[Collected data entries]

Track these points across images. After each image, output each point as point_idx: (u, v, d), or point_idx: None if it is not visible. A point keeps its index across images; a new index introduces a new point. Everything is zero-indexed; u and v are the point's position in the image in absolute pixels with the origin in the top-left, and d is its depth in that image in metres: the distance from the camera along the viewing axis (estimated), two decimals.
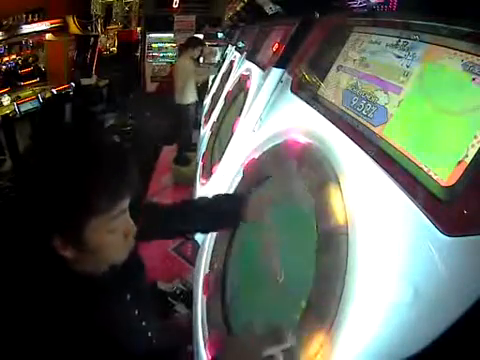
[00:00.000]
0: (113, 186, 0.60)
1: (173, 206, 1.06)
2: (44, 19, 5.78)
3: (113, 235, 0.64)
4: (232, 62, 3.06)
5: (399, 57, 0.79)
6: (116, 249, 0.66)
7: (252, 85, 1.83)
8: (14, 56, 6.20)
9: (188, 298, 1.79)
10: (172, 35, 7.41)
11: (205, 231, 1.21)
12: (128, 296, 0.78)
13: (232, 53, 3.48)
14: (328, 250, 0.71)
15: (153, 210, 1.02)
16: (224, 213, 1.02)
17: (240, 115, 1.74)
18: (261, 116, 1.43)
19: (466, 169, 0.53)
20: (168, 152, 4.48)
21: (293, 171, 0.97)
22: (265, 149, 1.17)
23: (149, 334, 0.85)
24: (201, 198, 1.11)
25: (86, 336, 0.60)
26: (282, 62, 1.45)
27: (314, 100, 1.07)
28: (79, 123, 0.73)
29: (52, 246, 0.59)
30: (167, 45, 7.50)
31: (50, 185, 0.57)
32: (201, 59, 5.59)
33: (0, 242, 0.68)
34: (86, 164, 0.58)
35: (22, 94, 5.02)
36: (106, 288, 0.68)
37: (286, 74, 1.37)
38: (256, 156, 1.21)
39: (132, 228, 0.67)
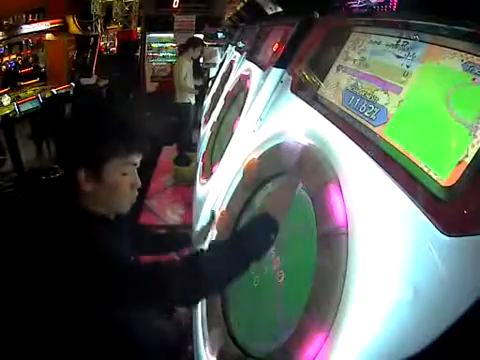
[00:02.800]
0: (129, 140, 0.83)
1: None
2: (44, 19, 5.78)
3: (124, 179, 0.84)
4: (232, 62, 3.06)
5: (399, 57, 0.79)
6: (124, 193, 0.85)
7: (252, 85, 1.83)
8: (14, 56, 6.21)
9: None
10: (172, 35, 7.39)
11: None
12: (132, 257, 0.93)
13: (232, 53, 3.47)
14: (328, 250, 0.71)
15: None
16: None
17: (240, 115, 1.74)
18: (261, 116, 1.43)
19: (466, 169, 0.53)
20: (168, 152, 4.48)
21: (292, 171, 0.97)
22: (265, 149, 1.17)
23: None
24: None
25: (98, 274, 0.71)
26: (282, 62, 1.45)
27: (314, 100, 1.07)
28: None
29: (76, 180, 0.79)
30: (167, 45, 7.48)
31: (86, 131, 0.81)
32: (201, 59, 5.59)
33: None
34: (113, 123, 0.84)
35: (22, 94, 5.02)
36: (116, 233, 0.87)
37: (286, 74, 1.37)
38: (256, 156, 1.21)
39: (137, 182, 0.87)
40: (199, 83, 4.32)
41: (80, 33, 6.32)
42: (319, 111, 1.00)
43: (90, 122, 0.83)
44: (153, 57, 7.52)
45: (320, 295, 0.69)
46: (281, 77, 1.41)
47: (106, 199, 0.85)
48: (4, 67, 5.93)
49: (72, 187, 0.81)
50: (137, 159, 0.87)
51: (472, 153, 0.53)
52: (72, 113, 0.93)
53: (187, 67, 3.99)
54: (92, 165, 0.80)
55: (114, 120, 0.85)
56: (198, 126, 3.76)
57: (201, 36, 5.70)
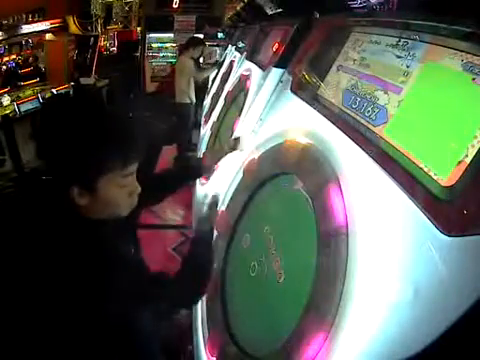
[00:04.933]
0: (125, 151, 0.76)
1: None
2: (44, 19, 5.78)
3: (121, 190, 0.78)
4: (232, 62, 3.06)
5: (399, 57, 0.79)
6: (121, 203, 0.80)
7: (252, 85, 1.83)
8: (14, 56, 6.20)
9: None
10: (172, 35, 7.39)
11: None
12: (132, 249, 0.92)
13: (232, 53, 3.47)
14: (328, 250, 0.71)
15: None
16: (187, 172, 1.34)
17: (240, 115, 1.74)
18: (261, 116, 1.43)
19: (466, 169, 0.53)
20: (168, 152, 4.48)
21: (293, 171, 0.97)
22: (265, 149, 1.17)
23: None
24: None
25: (97, 274, 0.71)
26: (282, 62, 1.45)
27: (314, 100, 1.07)
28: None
29: (69, 196, 0.73)
30: (167, 45, 7.48)
31: (81, 146, 0.71)
32: (201, 59, 5.59)
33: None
34: (108, 133, 0.75)
35: (22, 94, 5.02)
36: (115, 231, 0.82)
37: (286, 74, 1.37)
38: (256, 156, 1.21)
39: (136, 189, 0.82)
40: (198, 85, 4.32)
41: (80, 33, 6.33)
42: (319, 111, 1.00)
43: (79, 134, 0.72)
44: (153, 57, 7.52)
45: (320, 295, 0.69)
46: (281, 77, 1.41)
47: (102, 210, 0.80)
48: (4, 67, 5.93)
49: (64, 198, 0.74)
50: (135, 167, 0.80)
51: (472, 153, 0.53)
52: (55, 120, 0.77)
53: (187, 67, 3.99)
54: (84, 182, 0.73)
55: (107, 130, 0.75)
56: (198, 126, 3.76)
57: (201, 36, 5.69)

▶ _Work to be completed_
Please retype the records above exactly, but leave out any pictures.

▶ _Output below_
Track these points across images. After each image, output each point as point_idx: (u, v, d), or point_idx: None if it is not visible. A point keeps its index across images; a new index introduces a new point. Everything is zero-indexed; u and v are the point's position in the image in absolute pixels with the origin in the top-left, and d is its depth in that image in metres: the distance from the camera along the viewing axis (estimated), two decimals.
[00:00.000]
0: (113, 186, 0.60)
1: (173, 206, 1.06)
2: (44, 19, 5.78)
3: (113, 235, 0.64)
4: (232, 62, 3.06)
5: (399, 57, 0.79)
6: (116, 249, 0.66)
7: (252, 85, 1.83)
8: (14, 56, 6.20)
9: (188, 298, 1.79)
10: (172, 35, 7.41)
11: (205, 231, 1.21)
12: (128, 296, 0.78)
13: (232, 53, 3.48)
14: (328, 250, 0.71)
15: (153, 210, 1.02)
16: (224, 213, 1.02)
17: (240, 115, 1.74)
18: (261, 116, 1.43)
19: (466, 169, 0.53)
20: (168, 152, 4.48)
21: (293, 171, 0.97)
22: (265, 149, 1.17)
23: (149, 334, 0.85)
24: (201, 198, 1.11)
25: (86, 336, 0.60)
26: (282, 62, 1.45)
27: (314, 100, 1.07)
28: (79, 123, 0.73)
29: (52, 246, 0.59)
30: (167, 45, 7.50)
31: (50, 185, 0.57)
32: (201, 59, 5.59)
33: (0, 242, 0.68)
34: (86, 164, 0.58)
35: (22, 94, 5.02)
36: (106, 288, 0.68)
37: (286, 74, 1.37)
38: (256, 156, 1.21)
39: (132, 228, 0.67)
[00:02.800]
0: (129, 140, 0.83)
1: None
2: (44, 19, 5.78)
3: (124, 179, 0.84)
4: (232, 62, 3.06)
5: (399, 57, 0.79)
6: (124, 193, 0.85)
7: (252, 85, 1.83)
8: (14, 56, 6.21)
9: None
10: (172, 35, 7.39)
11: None
12: (132, 257, 0.93)
13: (232, 53, 3.47)
14: (328, 250, 0.71)
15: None
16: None
17: (240, 115, 1.74)
18: (261, 116, 1.43)
19: (466, 169, 0.53)
20: (168, 152, 4.48)
21: (292, 171, 0.97)
22: (265, 149, 1.17)
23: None
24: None
25: (98, 274, 0.71)
26: (282, 62, 1.45)
27: (314, 100, 1.07)
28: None
29: (76, 180, 0.79)
30: (167, 45, 7.48)
31: (86, 131, 0.81)
32: (201, 59, 5.59)
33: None
34: (113, 123, 0.84)
35: (22, 94, 5.02)
36: (116, 233, 0.87)
37: (286, 74, 1.37)
38: (256, 156, 1.21)
39: (137, 182, 0.87)
40: (199, 83, 4.32)
41: (80, 33, 6.32)
42: (319, 111, 1.00)
43: (90, 122, 0.83)
44: (153, 57, 7.52)
45: (320, 295, 0.69)
46: (281, 77, 1.41)
47: (106, 199, 0.85)
48: (4, 67, 5.93)
49: (72, 187, 0.81)
50: (137, 159, 0.87)
51: (472, 153, 0.53)
52: (72, 113, 0.93)
53: (187, 67, 3.99)
54: (92, 165, 0.80)
55: (114, 120, 0.85)
56: (198, 126, 3.76)
57: (201, 36, 5.70)
[00:04.933]
0: (125, 151, 0.76)
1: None
2: (44, 19, 5.78)
3: (121, 190, 0.78)
4: (232, 62, 3.06)
5: (399, 57, 0.79)
6: (121, 203, 0.80)
7: (252, 85, 1.83)
8: (14, 56, 6.20)
9: None
10: (172, 35, 7.39)
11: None
12: (132, 249, 0.92)
13: (232, 53, 3.47)
14: (328, 250, 0.71)
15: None
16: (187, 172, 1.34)
17: (240, 115, 1.74)
18: (261, 116, 1.43)
19: (466, 169, 0.53)
20: (168, 152, 4.48)
21: (293, 171, 0.97)
22: (265, 149, 1.17)
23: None
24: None
25: (97, 274, 0.71)
26: (282, 62, 1.45)
27: (314, 100, 1.07)
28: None
29: (69, 196, 0.73)
30: (167, 45, 7.48)
31: (81, 146, 0.71)
32: (201, 59, 5.59)
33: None
34: (108, 133, 0.75)
35: (22, 94, 5.02)
36: (115, 231, 0.82)
37: (286, 74, 1.37)
38: (256, 156, 1.21)
39: (136, 189, 0.82)
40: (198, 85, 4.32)
41: (80, 33, 6.33)
42: (319, 111, 1.00)
43: (79, 134, 0.72)
44: (153, 57, 7.52)
45: (320, 295, 0.69)
46: (281, 77, 1.41)
47: (102, 210, 0.80)
48: (4, 67, 5.93)
49: (64, 198, 0.74)
50: (135, 167, 0.80)
51: (472, 153, 0.53)
52: (55, 120, 0.77)
53: (187, 67, 3.99)
54: (84, 182, 0.73)
55: (107, 130, 0.75)
56: (198, 126, 3.76)
57: (201, 36, 5.69)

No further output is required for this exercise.